▸ Dataset extract
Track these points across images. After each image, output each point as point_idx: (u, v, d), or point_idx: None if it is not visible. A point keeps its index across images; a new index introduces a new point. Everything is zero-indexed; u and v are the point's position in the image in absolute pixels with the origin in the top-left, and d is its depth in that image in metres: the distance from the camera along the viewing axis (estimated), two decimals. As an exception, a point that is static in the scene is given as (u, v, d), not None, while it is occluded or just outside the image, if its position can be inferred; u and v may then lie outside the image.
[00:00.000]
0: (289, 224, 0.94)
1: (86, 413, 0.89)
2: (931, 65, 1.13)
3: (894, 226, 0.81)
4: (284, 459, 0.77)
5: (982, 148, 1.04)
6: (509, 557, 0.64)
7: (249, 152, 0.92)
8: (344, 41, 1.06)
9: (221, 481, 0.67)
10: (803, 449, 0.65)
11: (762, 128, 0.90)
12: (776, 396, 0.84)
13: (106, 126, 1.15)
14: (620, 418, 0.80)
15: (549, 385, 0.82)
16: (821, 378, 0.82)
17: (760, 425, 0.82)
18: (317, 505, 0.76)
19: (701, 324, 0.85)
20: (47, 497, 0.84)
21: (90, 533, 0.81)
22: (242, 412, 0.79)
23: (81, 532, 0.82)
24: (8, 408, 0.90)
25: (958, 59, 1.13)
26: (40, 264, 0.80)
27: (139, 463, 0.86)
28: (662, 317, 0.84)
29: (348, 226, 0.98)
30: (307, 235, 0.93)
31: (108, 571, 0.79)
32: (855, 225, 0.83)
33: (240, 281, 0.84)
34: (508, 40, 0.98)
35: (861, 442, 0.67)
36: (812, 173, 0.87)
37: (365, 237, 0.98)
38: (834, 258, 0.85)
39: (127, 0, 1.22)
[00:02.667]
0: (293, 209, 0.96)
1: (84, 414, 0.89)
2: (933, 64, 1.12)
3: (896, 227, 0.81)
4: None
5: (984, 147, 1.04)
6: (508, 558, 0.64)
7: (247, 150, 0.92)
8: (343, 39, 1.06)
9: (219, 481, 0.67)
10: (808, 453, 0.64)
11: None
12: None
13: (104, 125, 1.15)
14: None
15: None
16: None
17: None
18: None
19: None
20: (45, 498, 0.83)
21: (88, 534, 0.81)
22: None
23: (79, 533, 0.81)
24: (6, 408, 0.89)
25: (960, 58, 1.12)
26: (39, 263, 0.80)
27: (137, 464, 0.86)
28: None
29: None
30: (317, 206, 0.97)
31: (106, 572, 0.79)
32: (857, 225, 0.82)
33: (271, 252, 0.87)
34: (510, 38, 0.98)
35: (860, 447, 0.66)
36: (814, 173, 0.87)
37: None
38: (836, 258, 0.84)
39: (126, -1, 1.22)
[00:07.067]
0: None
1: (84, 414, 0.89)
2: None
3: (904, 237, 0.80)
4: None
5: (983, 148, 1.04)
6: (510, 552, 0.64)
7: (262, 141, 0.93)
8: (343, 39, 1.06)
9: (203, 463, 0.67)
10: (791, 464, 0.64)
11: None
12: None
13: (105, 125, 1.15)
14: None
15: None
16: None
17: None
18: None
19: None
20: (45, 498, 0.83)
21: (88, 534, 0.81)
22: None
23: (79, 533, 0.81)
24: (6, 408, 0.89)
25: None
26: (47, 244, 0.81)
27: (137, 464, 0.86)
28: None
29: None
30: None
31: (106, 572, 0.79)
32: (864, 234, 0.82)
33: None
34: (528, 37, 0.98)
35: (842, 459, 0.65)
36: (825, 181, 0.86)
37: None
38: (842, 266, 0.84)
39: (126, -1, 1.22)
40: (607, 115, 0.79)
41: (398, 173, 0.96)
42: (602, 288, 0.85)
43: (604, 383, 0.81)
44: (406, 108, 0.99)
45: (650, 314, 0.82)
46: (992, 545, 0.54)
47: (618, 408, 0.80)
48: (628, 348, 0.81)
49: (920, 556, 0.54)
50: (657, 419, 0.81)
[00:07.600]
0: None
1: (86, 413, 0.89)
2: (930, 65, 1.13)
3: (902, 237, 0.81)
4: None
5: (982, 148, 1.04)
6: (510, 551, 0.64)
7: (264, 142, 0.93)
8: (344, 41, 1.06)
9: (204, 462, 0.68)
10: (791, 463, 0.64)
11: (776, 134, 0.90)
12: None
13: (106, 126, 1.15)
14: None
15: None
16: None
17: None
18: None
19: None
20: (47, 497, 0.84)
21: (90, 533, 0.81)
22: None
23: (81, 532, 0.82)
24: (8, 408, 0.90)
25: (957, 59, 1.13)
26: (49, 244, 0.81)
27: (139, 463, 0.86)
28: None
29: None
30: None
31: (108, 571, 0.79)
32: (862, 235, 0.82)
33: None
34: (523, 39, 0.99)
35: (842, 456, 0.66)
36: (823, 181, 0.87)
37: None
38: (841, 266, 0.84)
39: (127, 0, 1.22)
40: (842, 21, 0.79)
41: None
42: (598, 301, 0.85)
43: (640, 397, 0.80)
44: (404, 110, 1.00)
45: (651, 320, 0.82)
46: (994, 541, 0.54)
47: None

▸ What you will do
Transcribe each entry word for word.

▸ Result
Track these points across images. After each image, output each point as point_idx: (u, v, d), or point_idx: None if it is not visible. A point keeps its index across images; a new index introduces a new point. Everything is zero-indexed; u and v are the point's position in the image in absolute pixels with the origin in the top-left, and d is its depth in that image in metres: the distance from the camera along the viewing axis (estimated), two decimals. As an exception, a point that is static in the scene is given as (u, v, d), not None, while it is occluded or just outside the image, if its position can be inferred; u and v may then lie outside the image.
[00:00.000]
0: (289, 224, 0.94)
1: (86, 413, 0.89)
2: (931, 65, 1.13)
3: (894, 226, 0.81)
4: (284, 459, 0.77)
5: (982, 148, 1.04)
6: (509, 557, 0.64)
7: (249, 152, 0.92)
8: (344, 41, 1.06)
9: (221, 481, 0.67)
10: (803, 449, 0.65)
11: (762, 128, 0.90)
12: (776, 396, 0.84)
13: (106, 126, 1.15)
14: (620, 418, 0.80)
15: (549, 385, 0.82)
16: (821, 378, 0.82)
17: (760, 425, 0.82)
18: (317, 505, 0.76)
19: (701, 324, 0.85)
20: (47, 497, 0.84)
21: (90, 533, 0.81)
22: (242, 412, 0.79)
23: (81, 532, 0.82)
24: (8, 408, 0.90)
25: (958, 59, 1.13)
26: (40, 264, 0.80)
27: (139, 463, 0.86)
28: (662, 317, 0.84)
29: (348, 226, 0.98)
30: (307, 235, 0.93)
31: (108, 571, 0.79)
32: (855, 225, 0.83)
33: (240, 281, 0.84)
34: (508, 40, 0.98)
35: (861, 442, 0.67)
36: (812, 173, 0.87)
37: (365, 237, 0.98)
38: (834, 258, 0.85)
39: (127, 0, 1.22)
[00:02.667]
0: (293, 209, 0.96)
1: (84, 414, 0.89)
2: (933, 64, 1.12)
3: (896, 227, 0.81)
4: None
5: (984, 147, 1.04)
6: (508, 558, 0.64)
7: (247, 150, 0.92)
8: (343, 39, 1.06)
9: (219, 481, 0.67)
10: (808, 453, 0.64)
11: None
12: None
13: (104, 125, 1.15)
14: None
15: None
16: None
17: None
18: None
19: None
20: (45, 498, 0.83)
21: (88, 534, 0.81)
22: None
23: (79, 533, 0.81)
24: (6, 408, 0.89)
25: (960, 58, 1.12)
26: (39, 263, 0.80)
27: (137, 464, 0.86)
28: None
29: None
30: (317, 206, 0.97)
31: (106, 572, 0.79)
32: (857, 225, 0.82)
33: (271, 252, 0.87)
34: (510, 38, 0.98)
35: (860, 447, 0.66)
36: (814, 173, 0.87)
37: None
38: (836, 258, 0.84)
39: (126, -1, 1.22)
[00:07.067]
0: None
1: (84, 414, 0.89)
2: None
3: (904, 237, 0.80)
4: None
5: (983, 148, 1.04)
6: (510, 552, 0.64)
7: (262, 141, 0.93)
8: (343, 39, 1.06)
9: (203, 463, 0.67)
10: (791, 464, 0.64)
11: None
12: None
13: (105, 125, 1.15)
14: None
15: None
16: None
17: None
18: None
19: None
20: (45, 498, 0.83)
21: (88, 534, 0.81)
22: None
23: (79, 533, 0.81)
24: (6, 408, 0.89)
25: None
26: (47, 244, 0.81)
27: (137, 464, 0.86)
28: None
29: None
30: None
31: (106, 572, 0.79)
32: (864, 234, 0.82)
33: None
34: (528, 37, 0.98)
35: (842, 459, 0.65)
36: (825, 181, 0.86)
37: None
38: (842, 266, 0.84)
39: (126, -1, 1.22)
40: (607, 115, 0.79)
41: (398, 173, 0.96)
42: (602, 288, 0.85)
43: (604, 383, 0.81)
44: (406, 108, 0.99)
45: (650, 314, 0.82)
46: (992, 545, 0.54)
47: (618, 408, 0.80)
48: (628, 348, 0.81)
49: (920, 556, 0.54)
50: (657, 419, 0.81)
[00:07.600]
0: None
1: (86, 413, 0.89)
2: (930, 65, 1.13)
3: (902, 237, 0.81)
4: None
5: (982, 148, 1.04)
6: (510, 551, 0.64)
7: (264, 142, 0.93)
8: (344, 41, 1.06)
9: (204, 462, 0.68)
10: (791, 463, 0.64)
11: (776, 134, 0.90)
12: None
13: (106, 126, 1.15)
14: None
15: None
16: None
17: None
18: None
19: None
20: (47, 497, 0.84)
21: (90, 533, 0.81)
22: None
23: (81, 532, 0.82)
24: (8, 408, 0.90)
25: (957, 59, 1.13)
26: (49, 244, 0.81)
27: (139, 463, 0.86)
28: None
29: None
30: None
31: (108, 571, 0.79)
32: (862, 235, 0.82)
33: None
34: (523, 39, 0.99)
35: (842, 456, 0.66)
36: (823, 181, 0.87)
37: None
38: (841, 266, 0.84)
39: (127, 0, 1.22)
40: (842, 21, 0.79)
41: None
42: (598, 301, 0.85)
43: (640, 397, 0.80)
44: (404, 110, 1.00)
45: (651, 320, 0.82)
46: (994, 541, 0.54)
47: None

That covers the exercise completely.